### Listed entries
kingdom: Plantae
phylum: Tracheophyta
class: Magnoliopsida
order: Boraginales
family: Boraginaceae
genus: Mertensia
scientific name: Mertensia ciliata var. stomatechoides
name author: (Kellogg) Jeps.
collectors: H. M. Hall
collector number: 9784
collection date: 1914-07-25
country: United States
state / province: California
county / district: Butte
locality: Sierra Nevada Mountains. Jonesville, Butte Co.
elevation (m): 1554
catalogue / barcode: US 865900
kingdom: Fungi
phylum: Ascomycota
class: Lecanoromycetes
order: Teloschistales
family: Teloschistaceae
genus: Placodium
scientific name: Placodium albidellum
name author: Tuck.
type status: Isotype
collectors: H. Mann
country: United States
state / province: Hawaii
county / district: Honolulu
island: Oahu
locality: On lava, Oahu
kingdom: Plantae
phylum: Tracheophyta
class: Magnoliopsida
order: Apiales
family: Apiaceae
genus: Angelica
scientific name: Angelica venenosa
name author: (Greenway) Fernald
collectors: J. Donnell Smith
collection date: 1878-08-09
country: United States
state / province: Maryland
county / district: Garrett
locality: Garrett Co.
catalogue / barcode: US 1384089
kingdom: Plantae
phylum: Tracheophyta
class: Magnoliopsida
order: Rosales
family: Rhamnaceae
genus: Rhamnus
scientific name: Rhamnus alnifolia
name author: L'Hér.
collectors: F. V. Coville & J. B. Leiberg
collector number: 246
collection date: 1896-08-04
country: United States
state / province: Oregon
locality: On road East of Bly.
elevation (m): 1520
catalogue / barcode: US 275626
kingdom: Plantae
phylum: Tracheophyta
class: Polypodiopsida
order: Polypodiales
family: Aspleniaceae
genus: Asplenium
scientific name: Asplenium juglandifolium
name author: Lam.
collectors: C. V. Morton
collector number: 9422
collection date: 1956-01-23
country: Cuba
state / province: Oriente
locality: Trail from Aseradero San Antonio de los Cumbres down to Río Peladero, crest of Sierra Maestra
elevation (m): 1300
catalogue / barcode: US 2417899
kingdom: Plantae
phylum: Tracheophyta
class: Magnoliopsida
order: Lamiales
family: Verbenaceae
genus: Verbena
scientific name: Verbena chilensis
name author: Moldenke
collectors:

### Work to be completed
Rewrite the data above as a numbered list, one item per line, and leave out any blank lines.

### Answer to the task
1. kingdom: Plantae
2. phylum: Tracheophyta
3. class: Magnoliopsida
4. order: Boraginales
5. family: Boraginaceae
6. genus: Mertensia
7. scientific name: Mertensia ciliata var. stomatechoides
8. name author: (Kellogg) Jeps.
9. collectors: H. M. Hall
10. collector number: 9784
11. collection date: 1914-07-25
12. country: United States
13. state / province: California
14. county / district: Butte
15. locality: Sierra Nevada Mountains. Jonesville, Butte Co.
16. elevation (m): 1554
17. catalogue / barcode: US 865900
18. kingdom: Fungi
19. phylum: Ascomycota
20. class: Lecanoromycetes
21. order: Teloschistales
22. family: Teloschistaceae
23. genus: Placodium
24. scientific name: Placodium albidellum
25. name author: Tuck.
26. type status: Isotype
27. collectors: H. Mann
28. country: United States
29. state / province: Hawaii
30. county / district: Honolulu
31. island: Oahu
32. locality: On lava, Oahu
33. kingdom: Plantae
34. phylum: Tracheophyta
35. class: Magnoliopsida
36. order: Apiales
37. family: Apiaceae
38. genus: Angelica
39. scientific name: Angelica venenosa
40. name author: (Greenway) Fernald
41. collectors: J. Donnell Smith
42. collection date: 1878-08-09
43. country: United States
44. state / province: Maryland
45. county / district: Garrett
46. locality: Garrett Co.
47. catalogue / barcode: US 1384089
48. kingdom: Plantae
49. phylum: Tracheophyta
50. class: Magnoliopsida
51. order: Rosales
52. family: Rhamnaceae
53. genus: Rhamnus
54. scientific name: Rhamnus alnifolia
55. name author: L'Hér.
56. collectors: F. V. Coville & J. B. Leiberg
57. collector number: 246
58. collection date: 1896-08-04
59. country: United States
60. state / province: Oregon
61. locality: On road East of Bly.
62. elevation (m): 1520
63. catalogue / barcode: US 275626
64. kingdom: Plantae
65. phylum: Tracheophyta
66. class: Polypodiopsida
67. order: Polypodiales
68. family: Aspleniaceae
69. genus: Asplenium
70. scientific name: Asplenium juglandifolium
71. name author: Lam.
72. collectors: C. V. Morton
73. collector number: 9422
74. collection date: 1956-01-23
75. country: Cuba
76. state / province: Oriente
77. locality: Trail from Aseradero San Antonio de los Cumbres down to Río Peladero, crest of Sierra Maestra
78. elevation (m): 1300
79. catalogue / barcode: US 2417899
80. kingdom: Plantae
81. phylum: Tracheophyta
82. class: Magnoliopsida
83. order: Lamiales
84. family: Verbenaceae
85. genus: Verbena
86. scientific name: Verbena chilensis
87. name author: Moldenke
88. collectors:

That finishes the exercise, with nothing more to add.